Supplied text:
■ ■ ■ ■ ■

436 F.2d 1345
FIREMAN'S FUND INSURANCE COMPANY, a corporation, Plaintiff, Appellant,
S.E.K. CONSTRUCTION COMPANY, Inc., etc., et al., Defendants,
and Centennial State Bank, a Kansas Banking
Corporation, and Industrial State Bank
of Kansas City, Kansas,
Nos. 296-69, 297-69.
United States Court of Appeals, Tenth Circuit.
Jan. 12, 1971.
Clyde J. Watts, Oklahoma City, Okl., for appellant.
Arthur J. Doyle, Kansas City, Mo. (Jerome T. Wolf, Kansas City, Mo., on the brief), for Centennial State Bank, appellee.
Before PHILLIPS, HILL and HICKEY,* Circuit Judges.
HILL, Circuit Judge.
Appellant Fireman's Fund, surety on two performance bonds naming S.E.K. Construction Company as principal, seeks to enjoin Centennial State Bank, to whom S.E.K. assigned Estimate 13 on an Oklahoma Highway project, from disposing of the warrant representing Estimate 13 until the equities of the case are litigated. In addition, the original injunction proceeding sought to prevent the banks from taking possession of S.E.K. equipment in which both banks had perfected security interests. A temporary restraining order was secured by Fireman's but they later dismissed that part of the injunction suit which restrained the banks' possession of the equipment.

■ ■ ■ ■ ■

Recorded information:
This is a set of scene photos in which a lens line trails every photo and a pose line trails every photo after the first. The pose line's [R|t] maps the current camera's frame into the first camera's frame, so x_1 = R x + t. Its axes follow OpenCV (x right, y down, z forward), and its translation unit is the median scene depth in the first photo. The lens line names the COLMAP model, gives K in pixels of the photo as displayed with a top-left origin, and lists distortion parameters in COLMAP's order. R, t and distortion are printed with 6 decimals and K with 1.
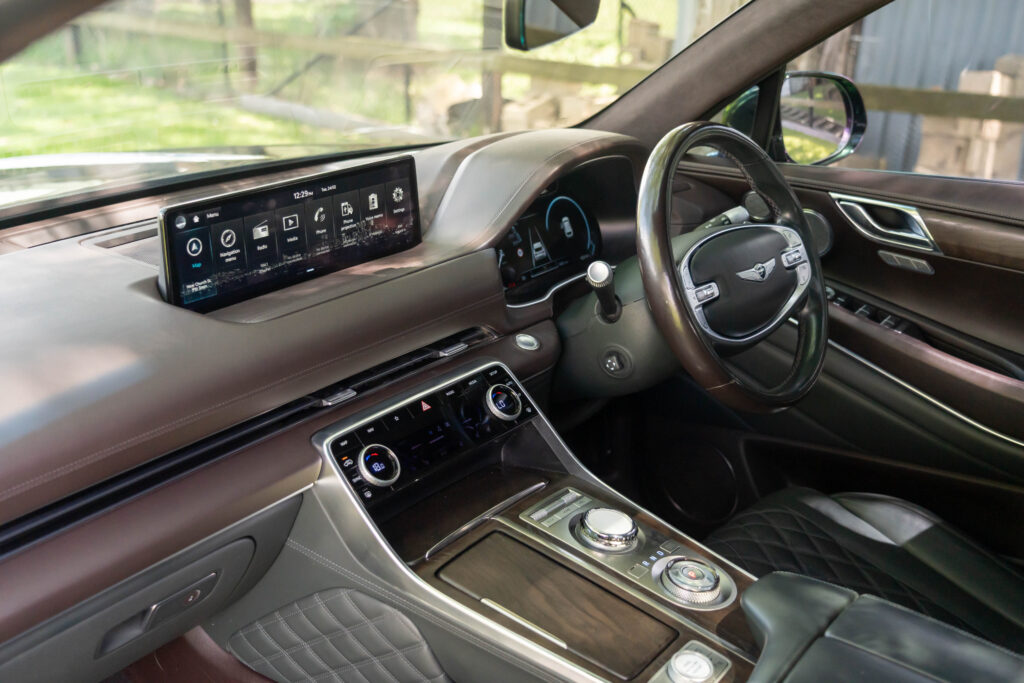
lens RADIAL K [[1152.4, 0, 528.9], [0, 1152.4, 339.4], [0, 0, 1]] dist [0.037759, 0.000000]
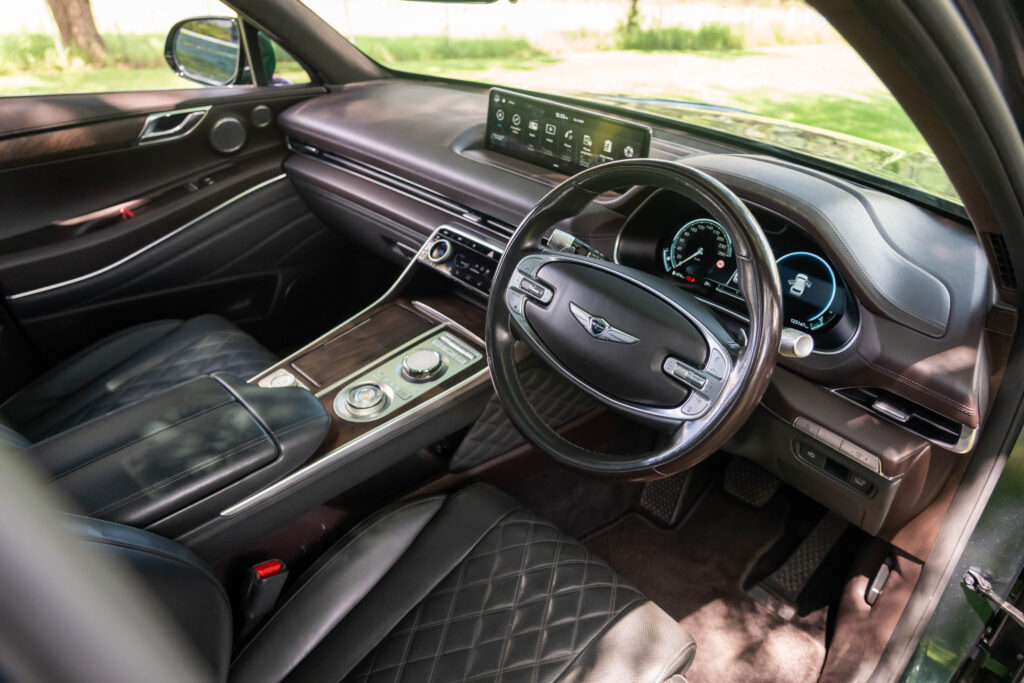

■ ■ ■ ■ ■

Task list:
**a)** Translate this sentence from the court opinion into Spanish: "A temporary restraining order was secured by Fireman's but they later dismissed that part of the injunction suit which restrained the banks' possession of the equipment."
**b)** Reproduce everything in the court opinion from "Clyde J. Watts, Oklahoma" down to "HICKEY,* Circuit Judges.".

Answers per task:
**a)** Fireman's consiguió una orden de restricción temporal, pero más tarde desistió de la parte de la acción de interdicto que impedía que los bancos tomaran posesión del equipo.

**b)**
Clyde J. Watts, Oklahoma City, Okl., for appellant.
Arthur J. Doyle, Kansas City, Mo. (Jerome T. Wolf, Kansas City, Mo., on the brief), for Centennial State Bank, appellee.
Before PHILLIPS, HILL and HICKEY,* Circuit Judges.